Per definire al meglio il contesto e gli obiettivi dello studio di cui sopra ci può essere utile prendere in esame le dichiarazioni del professor Kevin Verstrepen, che ha per l’appunto guidato il progetto di ricerca: “La birra, così come la maggior parte dei prodotti alimentari, contiene centinaia di molecole aromatiche diverse che vengono captate dalla nostra lingua e dal nostro naso, mentre il nostro cervello le integra successivamente in un’unica interpretazione”.
Fin qui nulla di nuovo, a dire il vero: altri studi di cui abbiamo parlato su queste pagine, come uno che ha dimostrato come la schiuma sia in grado di rendere la birra fino a due volte più saporita, si basano proprio su questa considerazione. “Questi composti, però, sono anche in grado di interagire tra loro” ha spiegato ancora Verstrepen, “quindi la percezione finale dipende anche dalla loro concentrazione”.

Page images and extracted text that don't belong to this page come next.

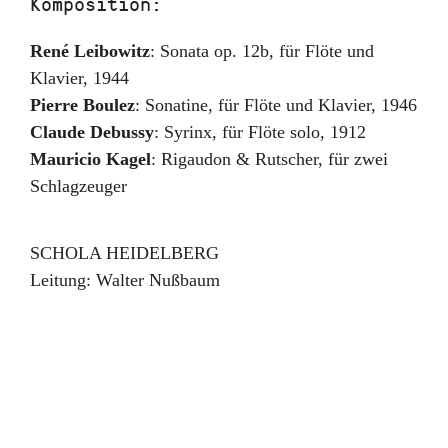
Komposition:
René Leibowitz
:
Sonata op. 12b
,
für Flöte und
Klavier
,
1944
Pierre Boulez
:
Sonatine
,
für Flöte und Klavier
,
1946
Claude Debussy
:
Syrinx
,
für Flöte solo
,
1912
Mauricio Kagel
:
Rigaudon & Rutscher
,
für zwei
Schlagzeuger
SCHOLA HEIDELBERG
Leitung:
Walter Nußbaum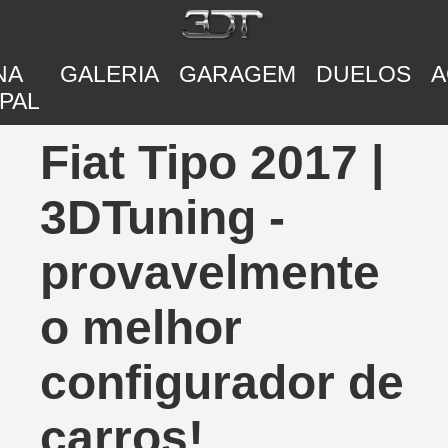
NA
GALERIA
GARAGEM
DUELOS
A
PAL
Fiat Tipo 2017 |
3DTuning -
provavelmente
o melhor
configurador de
carros!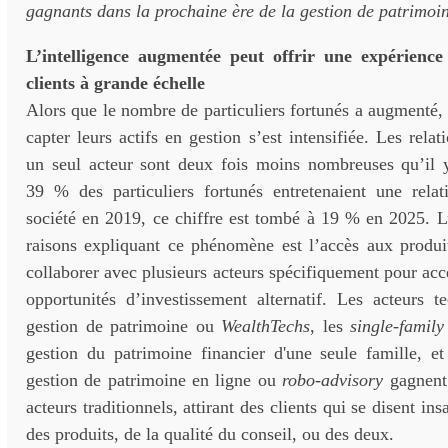
gagnants dans la prochaine ère de la gestion de patrimoi
L’intelligence augmentée peut offrir une expérience
clients à grande échelle
Alors que le nombre de particuliers fortunés a augmenté,
capter leurs actifs en gestion s’est intensifiée. Les rela
un seul acteur sont deux fois moins nombreuses qu’il 
39 % des particuliers fortunés entretenaient une rela
société en 2019, ce chiffre est tombé à 19 % en 2025. L
raisons expliquant ce phénomène est l’accès aux produi
collaborer avec plusieurs acteurs spécifiquement pour acc
opportunités d’investissement alternatif. Les acteurs t
gestion de patrimoine ou
WealthTechs
, les
single-family
gestion du patrimoine financier d'une seule famille, et
gestion de patrimoine en ligne ou
robo-advisory
gagnent 
acteurs traditionnels, attirant des clients qui se disent ins
des produits, de la qualité du conseil, ou des deux.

I ricercatori, dicevamo, hanno preso in esame la composizione chimica di 250 birre belghe commerciali di 22 stili diversi, studiandone il contenuto di alcol, il pH, la concentrazione di zuccheri e la presenza e concentrazione di oltre 200 diversi composti in grado di determinarne il sapore; e raccogliendo allo stesso tempo 180.000 recensioni di diverse birre dalla piattaforma online RateBeer. Un gruppo di degustazione composto da 16 partecipanti ha dunque campionato e valutato ciascuna delle 250 birre per 50 attributi diversi, come il sapore del luppolo, la dolcezza e l’acidità, in un processo durato per ben tre anni.
I dati così raccolti, dicevamo, il team ha sviluppato nuovi modelli di machine learning in grado di prevedere il grado di apprezzamento e il sapore di una determinata birra sulla base della sua stessa composizione chimica. A questo punto, i risultati sono stati utilizzati per “migliorare” un’etichetta già esistente, arricchendola con sostanze segnalate dall‘intelligenza artificiale come importanti ai fini dell’apprezzamento generale.
L’intelligenza artificiale, in altre parole, ha interpretato l’intreccio di volumi e intensità dei singoli ingredienti e componenti chimici e individuato quelli che, dati alla mano, erano i più apprezzati – un modello certamente interessante, ma con evidenti limiti. “Un processo di questo genere può certamente ottimizzare una determinata birra” ha concluso Verstrepen, “ma il ruolo e l’abilità dei mastri birrai continua a rimanere un elemento vitale”.